Seawater Immersion Aggravates Early Mitochondrial Dysfunction and Increases Neuronal Apoptosis After Traumatic Brain Injury.

ABSTRACT

Traumatic brain injury (TBI) is a major cause of death and disability in naval warfare. Due to the unique physiochemical properties of seawater, immersion in it exacerbates TBI and induces severe neural damage and complications. However, the characteristics and underlying mechanisms of seawater-immersed TBI remain unclear. Mitochondrial dysfunction is a major cause of TBI-associated brain damage because it leads to oxidative stress, decrease in energy production, and apoptosis. Thus, the present study aimed to further elucidate the current understanding of the pathology of seawater-immersed TBI, particularly the role of mitochondrial dysfunction, using a well-defined rat model of fluid percussion injury and a stretch injury model comprising cultured neurons.
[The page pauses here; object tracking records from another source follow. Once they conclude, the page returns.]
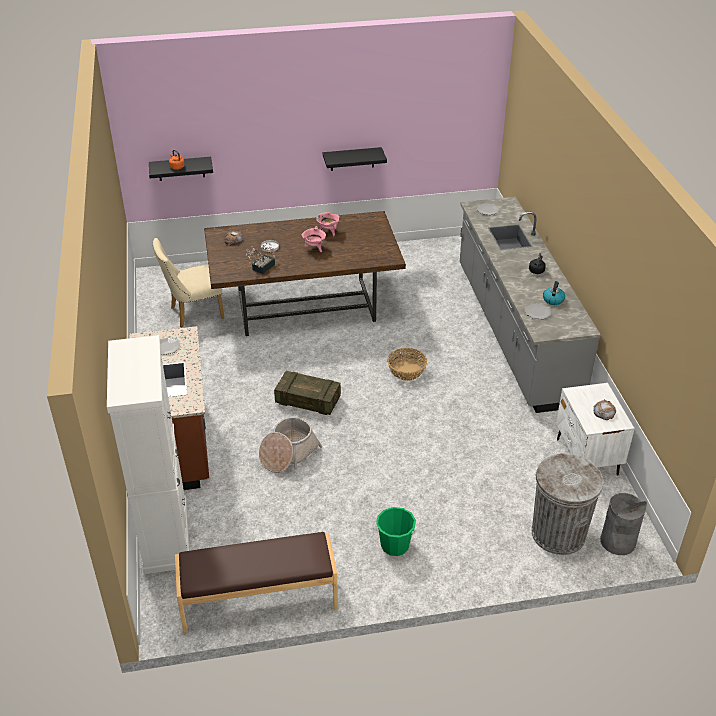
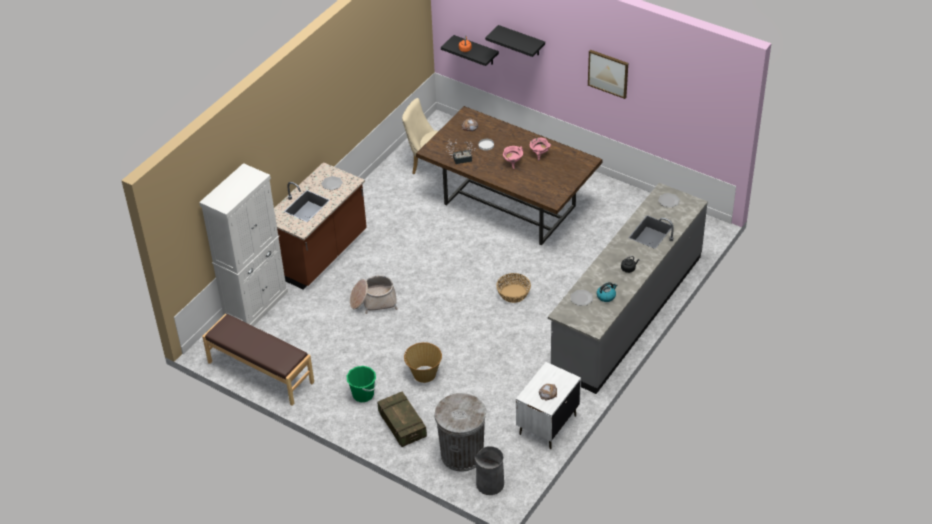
camera: 45 degrees right, 5 degrees up
(308, 401) = (426, 274): crate -> crate (402, 425)
(350, 123) = (608, 73): none -> picture
(352, 159) = (608, 103): black shelf -> black shelf (521, 41)
(425, 487) = (424, 374): none -> basket

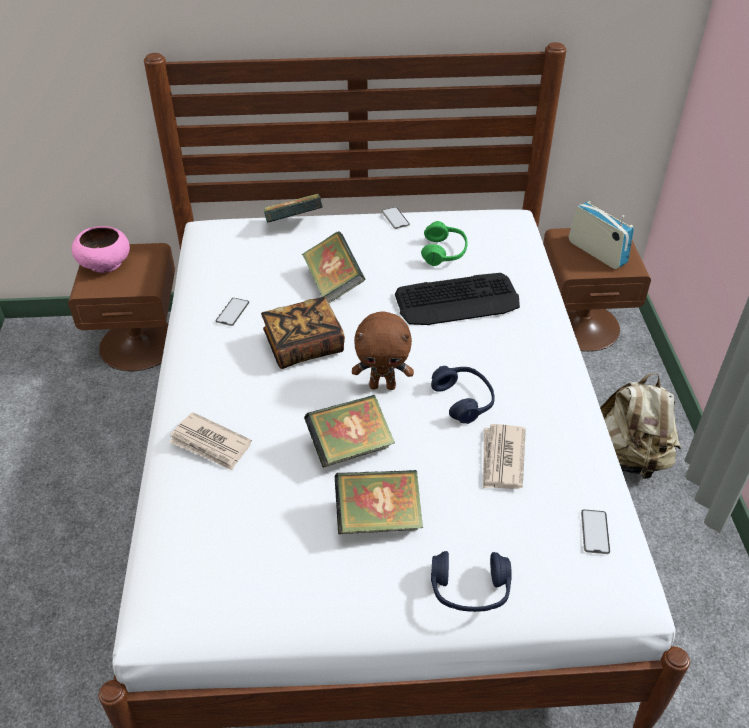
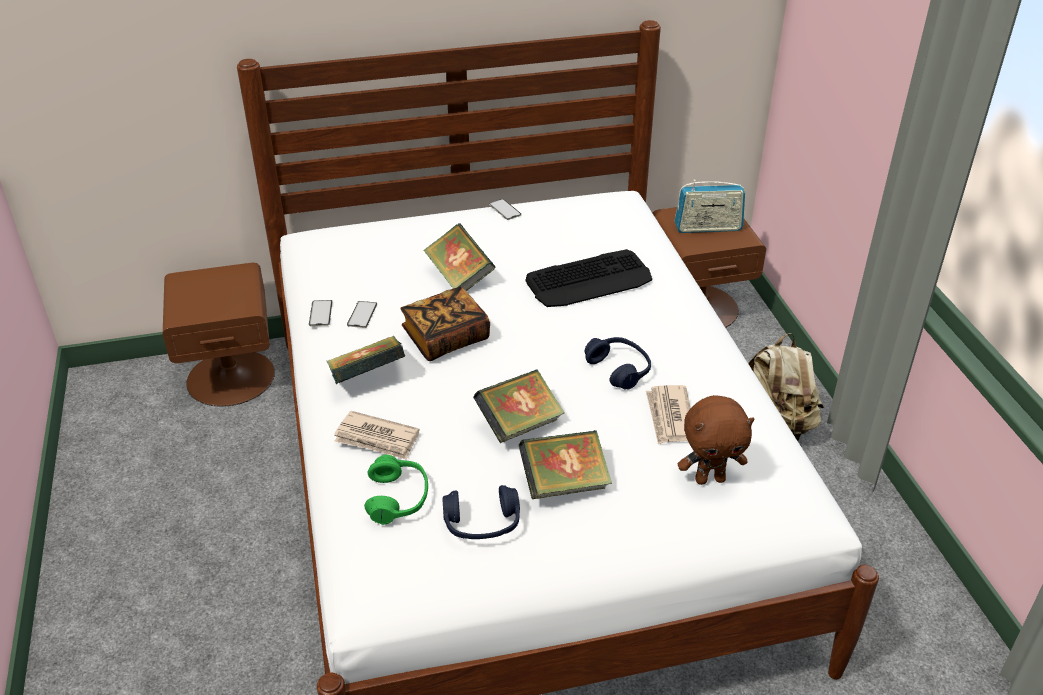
camera: 10 degrees left, 5 degrees down
(105, 263) = (193, 289): pink bowl -> none
(294, 224) = (401, 225): book -> book (367, 378)
(383, 385) = (536, 365): brown plush toy -> brown plush toy (710, 479)
(444, 252) = (563, 237): green headphones -> green headphones (398, 498)
(469, 590) = (668, 533): blue headphones -> blue headphones (482, 524)
(595, 532) = (772, 468): phone -> phone (320, 313)
(597, 252) = (708, 228): radio -> radio turned 135 degrees clockwise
The biochemical and pathological markers of brain-related and neuronal injuries were evaluated. Histological analysis suggested that seawater immersion enhanced brain tissue injury and induced a significant increase in apoptosis in rats with TBI. Additionally, lactate dehydrogenase release occurred earlier and at higher levels in stretched neurons at 24 h after seawater immersion, which was consistent with more severe morphological changes and enhanced apoptosis. Furthermore, seawater immersion induced more rapid decreases in mitochondrial membrane potential, adenosine triphosphate (ATP) content, and H+-ATPase activity in the cortices of TBI rats. In addition, the immunochemical results revealed that seawater immersion further attenuated mitochondrial function in neurons exposed to stretch injury. The increases in neuronal damage and apoptosis triggered by seawater immersion were positively correlated with mitochondrial dysfunction in both in vivo and in vitro models. Thus, the present findings strengthen the current understanding of seawater-immersed TBI. Moreover, because seawater immersion aggravates mitochondrial dysfunction and contributes to post-traumatic neuronal cell death, it is important to consider mitochondria as a therapeutic target for seawater-immersed TBI.